Confirmed keynote speakers

Dr Renate Wiehager (Head of the Daimler Art Collection, Stuttgart/Berlin)
Professor Keith Potter (Reader in Music, Goldsmiths, University of London)
Professor Redell Olsen (Professor of Poetics, Royal Holloway, University of London) (Keynote Performance Lecture)

Call for papers

We want to hear about literature (& writing ABC), dance, building, interior design (& Good Design), gardens (& total fields), science, cybernetics, philosophy, painting, politics, installation, video, cinema, bodily exercise. We want to think about minimalism’s relation to modernism, and how exactly post-minimalism works. We want to think about the softening of minimalism in the 1980s, a twisting of modernist ideals into décor-discipline. We want to recognise the broad scope of projects of reduction, of elimination of the conformities of difference in favour of radical recurrence and stasis.

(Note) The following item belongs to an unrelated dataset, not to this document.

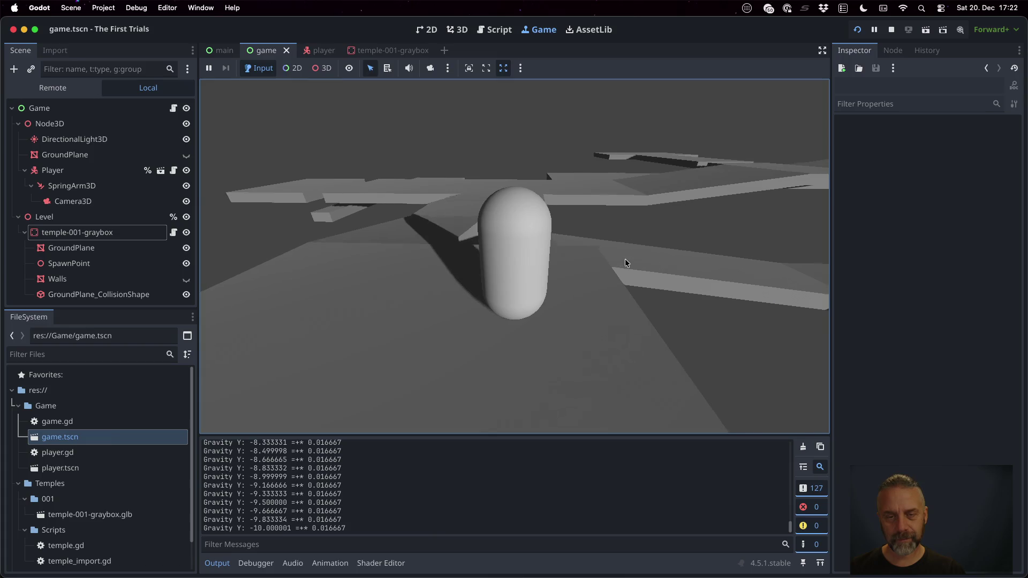
# - Jump five times in the running game at jump_speed 10.0, then stop it
pyautogui.press('space')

Contributions are sought from all disciplines; collaborative, creative and cross-media proposals are welcome.

Please send an abstract of  under 300 words to minimalismLAM@gmail.com by June 29th 2016.

The conference is onceived and curated by Dr Sarah Hayden (English, Southampton), Professor Paul Hegarty (University College Cork) with Professor Ryan Bishop (Winchester School of Art, University of Southampton).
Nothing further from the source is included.